Не дожидаясь ответа Ерофея Кузьмича, тихонькая молодая солдатка Паня Горюнова звучно всхлипнула в тишине, а вслед за нею, прижимаясь друг к другу, заплакали и другие колхозницы.

— Тьфу, мокрое племя! — Ерофей Кузьмич поднялся. — Эка, развезло их! Ну, войте тут, раз охота, а завтра с утра надо решать дело. — И хлопнул дверью.

…Всю ночь ольховцы судили-рядили, как быть, вздыхая и охая, передумали о многом — о всех последних годах своей жизни.

Вспомнили они о тех днях, когда создавался колхоз, и как тяжело было им отступать от своих вековых укладов, и как страшно вступать в неведомое. Вспомнили, как в первые годы трудно было жить в колхозе, трудно и непривычно — и то не ладилось, и другое, и третье, и как мучились они, видя, что не ладится дело, часто вздыхали, вспоминая единоличную жизнь: легче, мол, при ней, вольготней! Но когда это все было? Все это было давным-давно! …

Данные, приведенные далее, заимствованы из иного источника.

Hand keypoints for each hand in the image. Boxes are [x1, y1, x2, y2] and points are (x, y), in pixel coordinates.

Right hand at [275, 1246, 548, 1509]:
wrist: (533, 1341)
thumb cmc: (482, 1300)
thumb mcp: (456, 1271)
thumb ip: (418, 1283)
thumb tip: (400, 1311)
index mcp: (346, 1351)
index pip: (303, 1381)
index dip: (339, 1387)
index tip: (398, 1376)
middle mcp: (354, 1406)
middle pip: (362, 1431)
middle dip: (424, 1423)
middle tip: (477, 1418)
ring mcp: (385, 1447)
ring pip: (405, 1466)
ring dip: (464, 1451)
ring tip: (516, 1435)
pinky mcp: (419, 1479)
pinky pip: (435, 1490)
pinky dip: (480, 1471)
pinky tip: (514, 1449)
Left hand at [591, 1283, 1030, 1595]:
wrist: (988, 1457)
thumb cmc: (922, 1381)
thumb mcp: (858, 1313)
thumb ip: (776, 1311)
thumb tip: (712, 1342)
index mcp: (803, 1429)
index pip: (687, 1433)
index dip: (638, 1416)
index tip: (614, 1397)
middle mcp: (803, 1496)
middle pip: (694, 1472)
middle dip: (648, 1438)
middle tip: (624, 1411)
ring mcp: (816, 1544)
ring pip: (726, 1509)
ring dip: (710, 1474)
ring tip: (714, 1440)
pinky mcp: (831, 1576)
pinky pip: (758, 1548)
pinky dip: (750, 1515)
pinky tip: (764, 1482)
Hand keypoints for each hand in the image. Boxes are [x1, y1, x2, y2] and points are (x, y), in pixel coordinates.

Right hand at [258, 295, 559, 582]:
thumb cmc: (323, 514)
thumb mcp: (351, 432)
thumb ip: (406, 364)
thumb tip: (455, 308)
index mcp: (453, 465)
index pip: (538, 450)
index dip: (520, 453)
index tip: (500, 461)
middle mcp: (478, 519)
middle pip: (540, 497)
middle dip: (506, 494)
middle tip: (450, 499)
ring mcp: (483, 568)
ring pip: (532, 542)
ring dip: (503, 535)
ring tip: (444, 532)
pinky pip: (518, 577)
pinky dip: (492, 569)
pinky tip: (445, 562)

В последние годы дела в колхозе пошли на лад, колхозники научились работать сообща, не стесняя друг друга, вкладывая в дело все свое мастерство. Все стали получать такие доходы, при которых жилось безбедно. Правда, человек всегда хочет жить лучше, чем живет. Мечтали и ольховцы о лучшей жизни. Но теперь, мечтая, они знали, что она возможна в колхозе. Вот так дерево: пустило корни, укрепилось в земле — значит, год от года все шире и шире будет раскидывать ветви…

И вот все рушилось по чужой и злой воле. Об этом страшно было думать. Все, что было создано, к чему привыкли за десять лет, было уже дорого; все колхозное крепко приросло к сердцу, начни отрывать — кровь…

 

X

 

Утро выдалось холодное и ветреное. Весь небосвод был покрыт зловещей хмарью. В чердачных окнах, нахохлясь, сидели голуби. Они с удивлением осматривали, как изменилась за дни непогоды деревня: березы качали голыми ветвями устало и безнадежно, а высь была такая неуютная, что не хотелось и поднимать крыло.

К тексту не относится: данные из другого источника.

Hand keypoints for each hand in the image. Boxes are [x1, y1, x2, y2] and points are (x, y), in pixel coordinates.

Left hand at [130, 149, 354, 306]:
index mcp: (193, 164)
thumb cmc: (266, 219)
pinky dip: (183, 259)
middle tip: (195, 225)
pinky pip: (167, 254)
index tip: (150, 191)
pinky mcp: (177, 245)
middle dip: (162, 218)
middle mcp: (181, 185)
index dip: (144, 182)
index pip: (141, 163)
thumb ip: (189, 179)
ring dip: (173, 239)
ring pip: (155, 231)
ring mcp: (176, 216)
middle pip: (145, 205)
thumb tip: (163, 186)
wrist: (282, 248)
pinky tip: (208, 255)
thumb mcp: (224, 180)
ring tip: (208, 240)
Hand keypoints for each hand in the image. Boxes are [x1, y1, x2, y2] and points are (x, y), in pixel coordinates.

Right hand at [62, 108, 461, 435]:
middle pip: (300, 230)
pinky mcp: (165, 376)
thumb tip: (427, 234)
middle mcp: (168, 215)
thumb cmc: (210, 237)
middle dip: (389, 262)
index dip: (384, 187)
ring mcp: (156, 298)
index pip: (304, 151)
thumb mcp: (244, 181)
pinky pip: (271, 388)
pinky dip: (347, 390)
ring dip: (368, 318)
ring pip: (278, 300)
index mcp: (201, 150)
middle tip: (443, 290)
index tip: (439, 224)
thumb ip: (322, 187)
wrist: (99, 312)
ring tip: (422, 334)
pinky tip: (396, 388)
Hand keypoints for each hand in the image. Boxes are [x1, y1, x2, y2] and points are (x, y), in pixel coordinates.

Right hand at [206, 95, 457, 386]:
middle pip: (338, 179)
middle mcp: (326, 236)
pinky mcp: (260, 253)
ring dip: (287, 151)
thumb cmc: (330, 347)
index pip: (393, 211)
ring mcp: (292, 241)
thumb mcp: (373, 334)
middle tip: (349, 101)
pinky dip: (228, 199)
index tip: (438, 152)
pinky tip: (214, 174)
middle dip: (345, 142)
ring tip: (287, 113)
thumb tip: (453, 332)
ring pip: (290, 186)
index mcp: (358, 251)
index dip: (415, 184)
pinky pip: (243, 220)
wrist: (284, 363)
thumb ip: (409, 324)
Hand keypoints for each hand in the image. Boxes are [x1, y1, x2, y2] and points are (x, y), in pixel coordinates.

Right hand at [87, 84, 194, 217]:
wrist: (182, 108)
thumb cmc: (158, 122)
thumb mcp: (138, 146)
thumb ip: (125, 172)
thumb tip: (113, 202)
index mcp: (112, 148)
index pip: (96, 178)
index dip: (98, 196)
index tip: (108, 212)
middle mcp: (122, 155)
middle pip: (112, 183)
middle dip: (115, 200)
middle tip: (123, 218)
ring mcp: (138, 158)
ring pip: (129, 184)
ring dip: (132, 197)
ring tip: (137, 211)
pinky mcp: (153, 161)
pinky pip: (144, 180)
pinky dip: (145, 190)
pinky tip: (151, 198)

Ольховцы начали собираться на колхозный двор на южной окраине деревни. Здесь была просторная конюшня на фундаменте из дикого серого камня, около нее — сеновал, каретник и шорная, в стороне — светлый коровник под тесовой крышей, овчарник из сборного леса, но тоже ладный на вид; в другой стороне — кузница и машинный сарай, поодаль — хлебные амбары. У входа на двор стояла низкая старая изба, в которой, бывало, бригадиры распределяли утрами людей на работы, а вечерами собирались погреться и поболтать те, кто работал здесь постоянно.

Раньше двор был шумным: так и кипела здесь работа. Теперь он опустел. Лошадей осталось мало. Весь колхозный скот был угнан на восток.

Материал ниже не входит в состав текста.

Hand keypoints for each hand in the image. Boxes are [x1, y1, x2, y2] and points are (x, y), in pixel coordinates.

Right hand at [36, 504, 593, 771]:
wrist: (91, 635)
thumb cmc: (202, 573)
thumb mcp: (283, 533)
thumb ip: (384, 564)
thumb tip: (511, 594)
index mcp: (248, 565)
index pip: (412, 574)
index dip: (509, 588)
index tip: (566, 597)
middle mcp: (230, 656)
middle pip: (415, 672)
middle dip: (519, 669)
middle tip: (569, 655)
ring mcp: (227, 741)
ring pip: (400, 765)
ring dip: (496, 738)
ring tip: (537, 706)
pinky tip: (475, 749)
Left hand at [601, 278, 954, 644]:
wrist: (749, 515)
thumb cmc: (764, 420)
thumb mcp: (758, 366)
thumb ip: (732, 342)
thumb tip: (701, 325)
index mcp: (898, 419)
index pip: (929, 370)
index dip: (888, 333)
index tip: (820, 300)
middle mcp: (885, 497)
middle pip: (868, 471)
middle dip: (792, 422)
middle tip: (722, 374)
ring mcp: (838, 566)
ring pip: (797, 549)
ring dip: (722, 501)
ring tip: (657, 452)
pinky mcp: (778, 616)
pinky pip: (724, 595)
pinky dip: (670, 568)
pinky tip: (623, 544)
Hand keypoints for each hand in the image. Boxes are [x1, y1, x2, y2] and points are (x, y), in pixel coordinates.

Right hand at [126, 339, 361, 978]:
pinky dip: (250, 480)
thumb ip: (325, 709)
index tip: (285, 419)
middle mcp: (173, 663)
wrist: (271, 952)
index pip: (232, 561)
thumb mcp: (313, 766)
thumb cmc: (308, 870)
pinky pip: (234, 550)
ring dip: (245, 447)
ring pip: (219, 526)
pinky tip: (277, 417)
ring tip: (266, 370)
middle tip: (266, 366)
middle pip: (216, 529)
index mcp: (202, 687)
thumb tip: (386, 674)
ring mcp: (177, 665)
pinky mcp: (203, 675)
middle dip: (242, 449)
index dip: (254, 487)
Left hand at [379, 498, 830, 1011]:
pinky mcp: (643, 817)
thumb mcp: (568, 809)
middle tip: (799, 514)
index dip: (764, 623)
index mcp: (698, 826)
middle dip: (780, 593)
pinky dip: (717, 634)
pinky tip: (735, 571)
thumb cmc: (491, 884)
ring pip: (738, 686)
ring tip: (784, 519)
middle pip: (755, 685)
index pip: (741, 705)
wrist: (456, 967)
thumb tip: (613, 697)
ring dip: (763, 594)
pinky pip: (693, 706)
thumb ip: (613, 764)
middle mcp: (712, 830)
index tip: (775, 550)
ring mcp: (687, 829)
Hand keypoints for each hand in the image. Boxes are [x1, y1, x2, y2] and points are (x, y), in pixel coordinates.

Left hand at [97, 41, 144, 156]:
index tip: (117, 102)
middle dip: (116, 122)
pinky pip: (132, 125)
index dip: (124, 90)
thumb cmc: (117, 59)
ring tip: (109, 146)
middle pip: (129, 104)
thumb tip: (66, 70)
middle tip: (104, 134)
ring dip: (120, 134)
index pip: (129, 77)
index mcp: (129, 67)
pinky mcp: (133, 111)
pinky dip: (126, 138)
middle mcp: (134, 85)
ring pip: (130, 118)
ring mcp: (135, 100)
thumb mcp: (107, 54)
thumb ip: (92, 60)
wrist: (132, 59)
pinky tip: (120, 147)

Народ собирался в сторожке. Негромко велись разговоры о погоде, о войне.

Ерофей Кузьмич нарочно запоздал: не хотел, чтобы, при случае, могли укорить, что он больше всех хлопотал о разделе. Выйдя из переулка ко двору, он увидел Ефима Чернявкина. В начале войны Чернявкин был призван в армию, а когда его часть отступала, бежал из нее и явился домой. До этого дня он жил тайно, хотя уже многие знали, что он дома.

Подождав Ефима, Ерофей Кузьмич крикнул:

— Ну, вылез?

Чернявкин поклонился, легонько сдвигая на затылок шапку. Он был в старом рабочем пиджаке и сильно разбитых сапогах. Лицо его обросло черной бородкой.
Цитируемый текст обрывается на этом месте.